Ultra-soothing concept combines asanas and adorable animals.
Imagine being stretched out on your yoga mat, slowly relaxing into a pose when a baby goat ambles over and hops up on your back. Another one nudges your water bottle, nibbles on the corner of your mat, and then decides to curl up in the crook of your legs to take a nap.
Is there any better way to de-stress?
Lainey Morse, owner of No Regrets Farm in the Willamette Valley of Oregon, thinks she found a pretty perfect therapy. Her sweet, incredibly social Nigerian dwarf goats wander around, sometimes participating and sometimes napping, as people take part in what she calls “goat yoga.”
“There’s a real legit hour-long yoga class going on, but the goats interrupt people,” Morse tells MNN. “But it’s a happy distraction!”
Morse started the classes in the summer of 2016. She was having a child’s birthday party at her farm when one of the mothers stood out in a field with the goats milling around and told her it would be the ideal spot to hold a yoga class. Word spread on Morse’s popular “Your Daily Goat” Facebook page — which she started to protect her friends from an onslaught of adorable baby goat pictures. Classes sold out immediately and goat yoga now has a 1,000-person waiting list.
“Right now, everything is so stressed out in the world and people are so angry and it just gives people a smile,” Morse says, trying to explain the popularity of the class. “I’m just happy my goats are making people happy.”
All of the people who have taken to the class have come from far away, says Morse.
“People are desperate for something that’s happy. Everyone that comes here to the classes drives 100 miles, 300 miles, or flies in. They all live in big cities,” she says. “They just want to get away from the stress.”
When she started the idea, Morse says she was dealing with health issues and realized that the goats helped her deal with her own negative feelings. Now, in addition to the classes, she’s using the goats as therapy animals. She holds “Goat Happy Hour” where people spend time with the goats to relax and de-stress (no alcohol necessarily involved).
“I’m hoping that I can be this trailblazer that starts using goats around the country for animal-assisted therapy,” Morse says. “It helps me and I’ve seen it help so many people who come through my farm.”
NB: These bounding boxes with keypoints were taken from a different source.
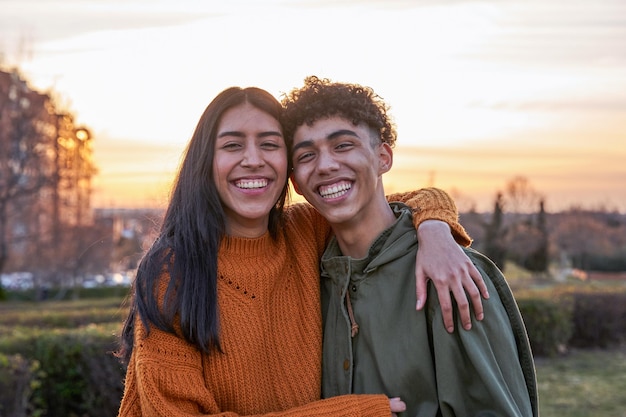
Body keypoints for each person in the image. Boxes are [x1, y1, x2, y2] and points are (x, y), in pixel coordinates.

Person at [115, 85, 486, 416]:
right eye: (232, 145)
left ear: (288, 167)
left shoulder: (305, 230)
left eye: (270, 144)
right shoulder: (172, 275)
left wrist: (435, 229)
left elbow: (393, 203)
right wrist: (350, 413)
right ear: (205, 163)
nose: (253, 159)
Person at [281, 76, 539, 417]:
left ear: (383, 157)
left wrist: (434, 226)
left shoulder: (451, 275)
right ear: (297, 182)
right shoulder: (308, 280)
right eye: (307, 155)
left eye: (343, 145)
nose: (326, 165)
Through the first summer and fall, a yoga instructor held the classes in a field at Morse’s farm. She held a holiday class in the barn when temperatures dipped below freezing, but that didn’t keep goat-loving yoga fans from braving the temperatures.
Six of Morse’s eight Nigerian goats are rescues, and she has since also adopted a handful of larger Boer goats that were headed toward slaughter.
Now, Morse has a mobile van so she can take the goats to various locations throughout the area. She’s also had inquiries from all over the country, as well as in Canada and the U.K., from people who want to franchise the concept and bring goat yoga to people all over the world.
“It’s really hard to be sad and depressed when you have baby goats running around you. I’ve had people come who have had stage four cancer and cry through the whole class and it made their head feel better than anything else they’ve tried,” Morse says. “The name might sound silly, but it seems to be helping.”